___ SOURCE EXTRACT

As the holidays continue and we ready for the new year, many will offer blessings for our heart and hearth.And nothing blesses my hearth more than a few dozen tamales lovingly hand-made in homes or selected from a steaming basket that an experienced tamale-maker offers as she passes from office to office. For those who do not possess the skills nor the energy to craft their own tamales, DFW is rich with eager cooks willing to share their bounty.
Local chef Stephan Pyles co-authored a book on tamales and makes literally thousands of them for the holiday season. Says Pyles, “West Texas has heavy southern and Hispanic influences and one of my favorite early memories is my discovery of tamales. I was most intrigued by the fact that they came in their own special ‘gift-wrapping.’ That early fascination was enough inspiration for me to compose an entire book on the subject.”
With a lust for the perfect tamale, we made a local journey around the Dallas area to discover some of our favorite tamales, listed in no particular order.
Cuquita’s Restaurant: Owned by the Villafranca family and located in Farmers Branch, Cuquita’s is proud of their tamales, as they should. The airy tamal is heavy on meat and light on masa making for an excellent example of a tamale. Cuquito’s recently made the list of Texas Monthly’s best and for a good reason. They make tamales daily to keep up with demand, and also are famous for their handmade corn tortillas made with the same masa.Their jalapeno and tomatillo salsa is also a good accompaniment.
Luna’s Tortilla: Founded in 1924 the family operated factory provides tortillas, tamales and other hand crafted specialties to many local restaurants and hotels, but they also sell direct to the public out of their tiny Harry Hines factory. You will find daily breakfast and lunch specials to take-away but the big seller during holidays are the tamales. Luna’s takes orders early and will sell out quickly, spending days and nights working to fill the many orders. What makes Luna’s so very special is their masa; it is made from scratch daily and receives regular shipments of corn stored in the silo found in the front of the building. They also believe that a tamale should be more meat that masa, a formula many cooks seem to forget. Luna’s has already started taking New Years orders and offers free champaign and a mariachi band noon on the 31st.

______

EXPLORE THE MATERIAL —
• 1. Please quote the tamale article word for word, the stretch from "Local chef Stephan" through "no particular order.".
• 2. According to the tamale article, in what year was Luna's Tortilla founded?
The records that come next aren't needed.

___ DATA EXTRACTS

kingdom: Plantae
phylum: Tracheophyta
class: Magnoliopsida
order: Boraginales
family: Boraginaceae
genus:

______

SOLUTIONS TO EACH TASK —
• 1.
Local chef Stephan Pyles co-authored a book on tamales and makes literally thousands of them for the holiday season. Says Pyles, “West Texas has heavy southern and Hispanic influences and one of my favorite early memories is my discovery of tamales. I was most intrigued by the fact that they came in their own special ‘gift-wrapping.’ That early fascination was enough inspiration for me to compose an entire book on the subject.”
With a lust for the perfect tamale, we made a local journey around the Dallas area to discover some of our favorite tamales, listed in no particular order.

• 2. 1924